Stored records

# # #

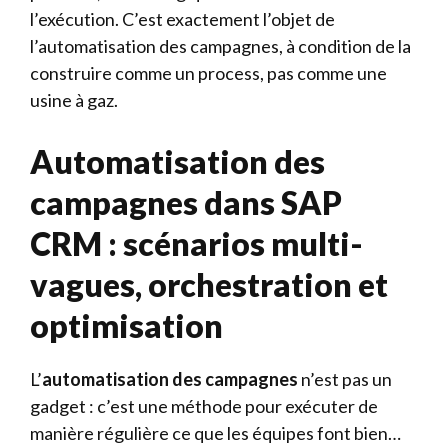
l’exécution. C’est exactement l’objet de
l’automatisation des campagnes, à condition de la
construire comme un process, pas comme une
usine à gaz.
Automatisation des
campagnes dans SAP
CRM : scénarios multi-
vagues, orchestration et
optimisation
L’
automatisation des campagnes
n’est pas un
gadget : c’est une méthode pour exécuter de
manière régulière ce que les équipes font bien…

# # #

- **Required work**
When you copy the entries above, keep every word exactly and omit the images.

- **Exercise response**
l’exécution. C’est exactement l’objet de
l’automatisation des campagnes, à condition de la
construire comme un process, pas comme une
usine à gaz.
Automatisation des
campagnes dans SAP
CRM : scénarios multi-
vagues, orchestration et
optimisation
L’
automatisation des campagnes
n’est pas un
gadget : c’est une méthode pour exécuter de
manière régulière ce que les équipes font bien…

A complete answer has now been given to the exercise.